Оля испуганно посмотрела на неё, затем перевела взгляд на отца. Он сидел, задумчиво глядя в окно и, очевидно, не слышал декларативного заявления жены.
- Грии-ша, ты меня слышишь, я звоню маме! - ещё раз с нажимом повторила она.
- Маме? Маме, маме…- в задумчивости повторял он, выныривая откуда-то из своих мыслей, -  ну да, наверное, надо ехать к Ангелине Николаевне, здесь не стоит соваться к врачам, сразу же всё станет известно Первому, а там и до обкома дойдёт.
Ангелина Николаевна, мама Насти и бабушка Оли, работала главным врачом одной из больниц Ленинграда и была хирургом, как говорится, от Бога, и очень уважаемым человеком. Не раз она избиралась депутатом городского Совета, а её мастерству хирурга учились многие интерны, как местные, так и приезжающие специально для этого из других городов, было даже несколько иностранцев.

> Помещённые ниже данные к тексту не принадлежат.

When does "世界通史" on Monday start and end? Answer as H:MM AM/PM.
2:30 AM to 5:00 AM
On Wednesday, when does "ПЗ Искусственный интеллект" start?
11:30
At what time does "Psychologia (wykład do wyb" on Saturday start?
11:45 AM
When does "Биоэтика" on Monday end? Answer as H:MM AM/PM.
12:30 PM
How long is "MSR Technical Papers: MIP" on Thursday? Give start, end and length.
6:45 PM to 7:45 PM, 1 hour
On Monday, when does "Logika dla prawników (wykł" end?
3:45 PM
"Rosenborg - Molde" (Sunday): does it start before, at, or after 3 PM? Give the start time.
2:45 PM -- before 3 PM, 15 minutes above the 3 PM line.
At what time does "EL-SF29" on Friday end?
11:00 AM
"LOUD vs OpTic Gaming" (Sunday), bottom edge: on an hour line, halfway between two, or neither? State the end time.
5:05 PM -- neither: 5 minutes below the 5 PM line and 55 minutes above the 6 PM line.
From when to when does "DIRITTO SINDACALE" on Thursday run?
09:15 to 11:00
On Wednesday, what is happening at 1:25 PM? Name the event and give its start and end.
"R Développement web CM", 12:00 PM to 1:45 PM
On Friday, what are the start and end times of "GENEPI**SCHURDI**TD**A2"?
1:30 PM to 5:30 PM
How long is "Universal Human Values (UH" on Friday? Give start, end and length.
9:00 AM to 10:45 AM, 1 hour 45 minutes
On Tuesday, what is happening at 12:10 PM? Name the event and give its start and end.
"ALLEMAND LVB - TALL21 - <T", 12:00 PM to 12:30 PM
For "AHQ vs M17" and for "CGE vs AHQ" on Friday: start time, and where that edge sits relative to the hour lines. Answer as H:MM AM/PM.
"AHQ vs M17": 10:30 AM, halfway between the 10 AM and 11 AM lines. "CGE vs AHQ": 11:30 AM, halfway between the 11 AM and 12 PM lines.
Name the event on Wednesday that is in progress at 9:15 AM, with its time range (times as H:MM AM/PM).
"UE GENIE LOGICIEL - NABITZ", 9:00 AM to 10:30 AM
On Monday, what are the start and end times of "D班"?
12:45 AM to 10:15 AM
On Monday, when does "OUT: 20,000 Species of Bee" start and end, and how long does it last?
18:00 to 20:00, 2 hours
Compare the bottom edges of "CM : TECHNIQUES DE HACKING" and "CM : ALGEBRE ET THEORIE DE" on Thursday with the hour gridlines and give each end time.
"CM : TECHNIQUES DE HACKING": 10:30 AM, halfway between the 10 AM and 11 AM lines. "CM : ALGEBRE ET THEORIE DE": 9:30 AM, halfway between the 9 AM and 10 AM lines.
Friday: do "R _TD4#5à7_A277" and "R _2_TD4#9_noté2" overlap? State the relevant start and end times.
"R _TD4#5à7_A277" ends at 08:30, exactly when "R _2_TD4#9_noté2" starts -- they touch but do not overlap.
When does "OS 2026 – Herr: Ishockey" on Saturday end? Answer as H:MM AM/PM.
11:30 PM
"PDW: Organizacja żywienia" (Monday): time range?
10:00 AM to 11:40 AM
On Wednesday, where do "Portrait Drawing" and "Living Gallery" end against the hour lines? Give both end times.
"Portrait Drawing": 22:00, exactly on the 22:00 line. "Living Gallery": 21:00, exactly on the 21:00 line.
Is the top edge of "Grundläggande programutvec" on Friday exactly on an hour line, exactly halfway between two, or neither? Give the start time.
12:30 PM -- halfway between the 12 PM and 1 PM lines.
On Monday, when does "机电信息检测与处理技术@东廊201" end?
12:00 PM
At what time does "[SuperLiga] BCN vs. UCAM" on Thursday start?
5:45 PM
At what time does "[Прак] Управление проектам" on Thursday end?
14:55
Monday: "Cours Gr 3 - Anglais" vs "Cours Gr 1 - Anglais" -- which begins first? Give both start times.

 Во время войны, окончив курсы медсестёр, Ангелина работала в госпитале. Там она и увидела тяжело раненого лейтенанта Филиппа Маркова. Долгие месяцы она выхаживала его, а когда он встал на ноги, а вернее, на костыли, признался ей в любви, и больше они уже не расставались. Ранение оказалось очень серьёзным и после длительного лечения его комиссовали.  Они поженились и вскоре Филипп привёз её в свой родной город, только что освобождённый от блокады Ленинград. Жили в бараке вместе с пережившими блокаду родителями Филиппа и работали, Ангелина в госпитале, а Филипп - на восстановлении ленинградского индустриального института, куда впоследствии вернулся к прежней преподавательской деятельности. В конце 44-го у них родилась дочь Настя. Сразу после войны Ангелина поступила в медицинский институт и после его окончания пришла работать в больницу, в которой трудилась по сей день. Два года назад она вышла на пенсию, но работу не бросила, да и коллектив, который она возглавляла уже пятнадцать лет, не отпустил её. «Как же мы без Вас!», - сказали они ей на праздновании юбилея, а она им ответила: «Да и я без вас никак, это совершенно точно».
Тем более, что работа помогала ей справляться с гнетущим чувством печали, когда после тридцати с лишним лет брака смерть разлучила её с любимым мужем, оставив Ангелину одну в большой квартире, которую они получили вскоре после войны вместе с родителями Филиппа. Они тоже давно уже отошли в мир иной, и Ангелина осталась единственной полноправной хозяйкой этих, как она называла, апартаментов на одном из проспектов города.
Конечно же, сам Бог велел Насте искать помощи у матери. Она позвонила ей и они долго разговаривали, а потом было решено, что Оля с матерью поедут в Ленинград в ближайшее время, как только утрясут дела в школе.
До окончания учебного года оставалось чуть меньше месяца. Анастасия Филипповна поговорила с классным руководителем дочери и, объяснив поспешность выезда неважным самочувствием Олиной бабушки, решила вопрос с досрочными каникулами. Оле пришлось только сдать пару зачётов по отдельным предметам и она была свободна.
Через неделю в аэропорту Григорий Семёнович провожал жену и дочь в Ленинград, а сам чуть позже, вместе с делегацией, возглавляемой руководством обкома, улетал в Москву на совещание.